Na época, a então ministra da Casa Civil, Dilma Rousseff (PT), afirmou que o objetivo era focar menos em estádios e mais em mobilidade urbana. O trem-bala entre São Paulo e Rio de Janeiro estava entre as principais obras prometidas até o início do torneio mundial e que seria deixado como um importante legado da Copa.

"Nosso projeto é que esteja integralmente pronto em 2014 ou pelo menos o trecho entre Rio e São Paulo"

Dilma Rousseff, então ministra da Casa Civil, prometeu o trem-bala em evento do PAC, em 2009

Assim como outras obras, o trem-bala ficou no papel, exemplo do contraste entre a expectativa com a Copa do Mundo 2014 e a realidade uma década depois.

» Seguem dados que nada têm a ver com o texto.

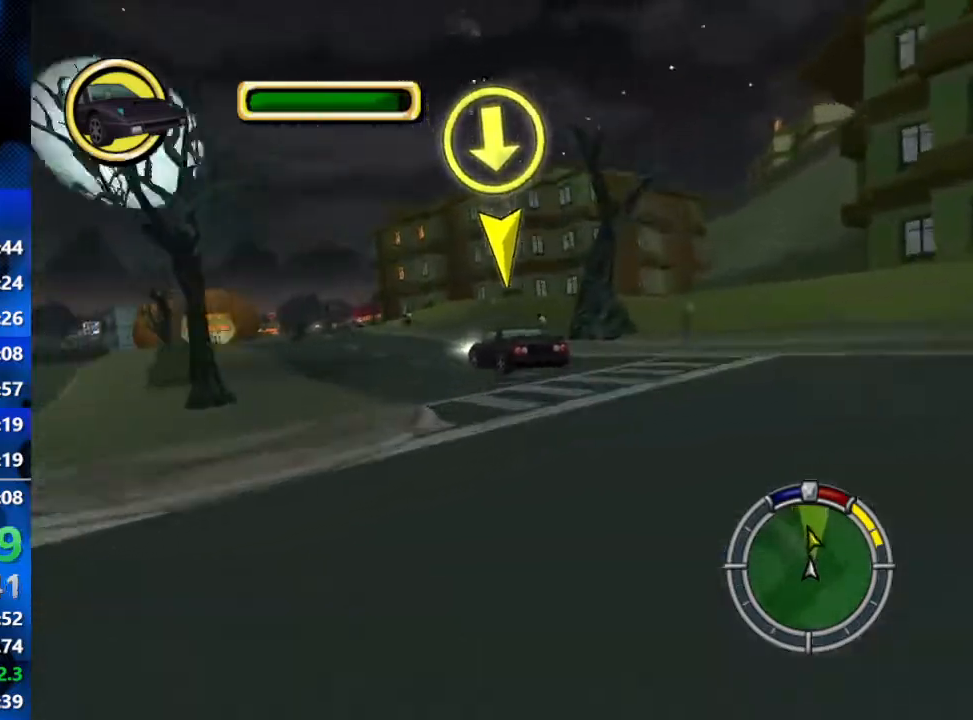
{"buttons": ["R2"], "left_stick": "center", "right_stick": "center", "events": [[483, "left_stick", "center"]]}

Nesse período, com a deflagração da operação Lava Jato, a descoberta de bilhões desviados para construtoras e com a situação fiscal do país comprometida devido aos gastos públicos desenfreados, a economia brasileira mergulhou em uma crise que desencadeou o impeachment da então presidente Dilma.

O declínio do país sob o governo do PT foi evidenciado em uma nova capa da The Economist ilustrando uma queda do Cristo Redentor. Paralelamente, o sonho do legado das obras da Copa do Mundo foi ficando para trás, um fracasso coroado pelo fatídico 7 a 1 que desclassificou nas semifinais a seleção brasileira em sua própria casa, no Estádio do Mineirão.

Da expectativa à realidade: Brasil foi capa da revista britânica The Economist em 2009 e em 2013, sob olhares distintos.| Reprodução/The Economist

Ex-ministro, Aldo Rebelo defende que Copa funcionou como "acelerador de obras"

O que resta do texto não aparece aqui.